I also wrote a blog post about writing this essay called “Am I even qualified?: Writing about digital history”. It is more about writing DH in general, than anything particular to what I write here. If anyone is interested it can be found on my blog, “Packets:” http://packets.jeanbauer.com/2011/10/16/am-i-even-qualified-writing-about-digital-history/
This essay is important in ways that I know I do not fully comprehend. Part of its importance is that Bauer is so far ahead technologically than people like me! I sent a note about it to my collaborator indicating that this is an important essay for us but I don’t know why yet!

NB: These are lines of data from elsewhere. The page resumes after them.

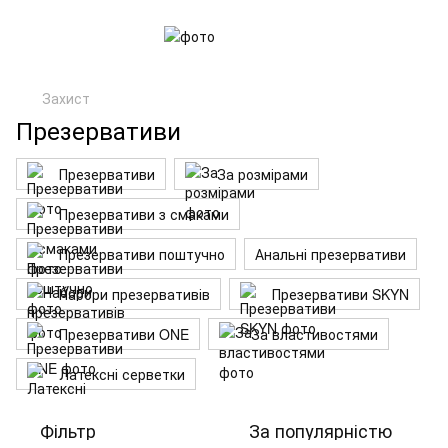
Захист
Презервативи
Презервативи
За розмірами
Презервативи з смаками
Презервативи поштучно
Анальні презервативи
Набори презервативів
Презервативи SKYN
Презервативи ONE
За властивостями
Латексні серветки
Фільтр
За популярністю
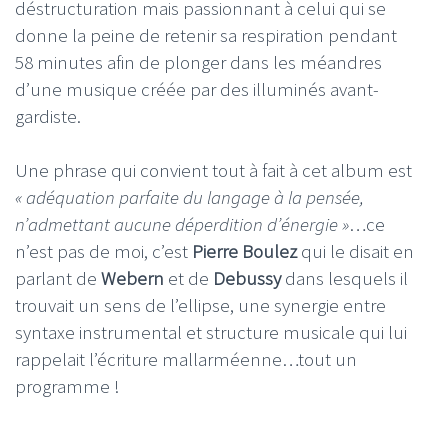
déstructuration mais passionnant à celui qui se
donne la peine de retenir sa respiration pendant
58 minutes afin de plonger dans les méandres
d’une musique créée par des illuminés avant-
gardiste.
Une phrase qui convient tout à fait à cet album est
« adéquation parfaite du langage à la pensée,
n’admettant aucune déperdition d’énergie »
…ce
n’est pas de moi, c’est
Pierre Boulez
qui le disait en
parlant de
Webern
et de
Debussy
dans lesquels il
trouvait un sens de l’ellipse, une synergie entre
syntaxe instrumental et structure musicale qui lui
rappelait l’écriture mallarméenne…tout un
programme !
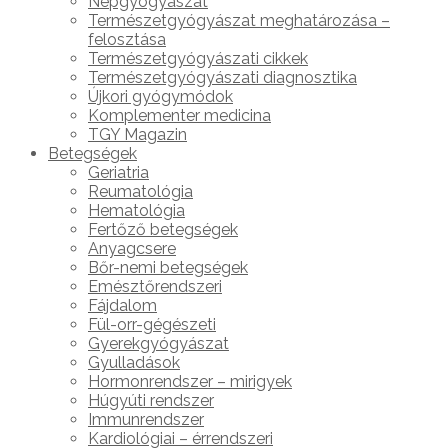
Népgyógyászat
Természetgyógyászat meghatározása –
felosztása
Természetgyógyászati cikkek
Természetgyógyászati diagnosztika
Újkori gyógymódok
Komplementer medicina
TGY Magazin
Betegségek
Geriatria
Reumatológia
Hematológia
Fertőző betegségek
Anyagcsere
Bőr-nemi betegségek
Emésztőrendszeri
Fájdalom
Fül-orr-gégészeti
Gyerekgyógyászat
Gyulladások
Hormonrendszer – mirigyek
Húgyúti rendszer
Immunrendszer
Kardiológiai – érrendszeri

In the current “spatial turn” it is refreshing to hear Jean Bauer’s sage and insightful reminder that one of the most important contributions to digital humanities we can make is “the careful representation of time.” Date-time stamps, to anyone who has attempted to make a database in say Access and transfer it to say early versions of Mysql would recognize Jean Bauer’s “harrowing” moment: finding out that the database cannot capture dates before 1999 (remember Y2K?) or that the early web relational database operates on “unix time” and cannot convert easily dates from the eighteenth century. Bauer’s revitalization of relational databases, however, makes great sense and provides an inspiring and thoroughly grounded case study for historians to consider. She asserts carefully that historians moved away from the RDBMS model because many web database systems, such as msql, MySQL, and post-gres, did not initially handle time and other important historical values very well or very usefully. She’s right in this assessment I think. But there is another dimension to the move to XML and semantic linking that she might explore. Historians face large quantities of documentary materials rather than tabular data and some decisions to abandon RDBMS approaches and favor XML encoding came from the recognition and concern that these materials were fundamentally textual and documentary rather than numerical. And in addition the energy in digital humanities around TEI and XML suggested other reasons for making this move. Perhaps, Bauer might give a more robust exploration of how historians might conceive of textual sources and new database systems (MongoDB for example) and what epistemological considerations might be at stake in this decision if any.
Bauer’s section on “modeling time” is important, but I’d like to see it developed in the way that Tanaka’s essay does. This section slips too quickly into “tips” on how to encode time in RDBMS when I’d like to know more about how her project “models” or might “model” temporal relationships.
Thanks so much for the great comments. One theme that emerges is a desire for more examples. I initially struggled with deciding how much time to devote to my own research topics, but clearly I need to flesh this out more.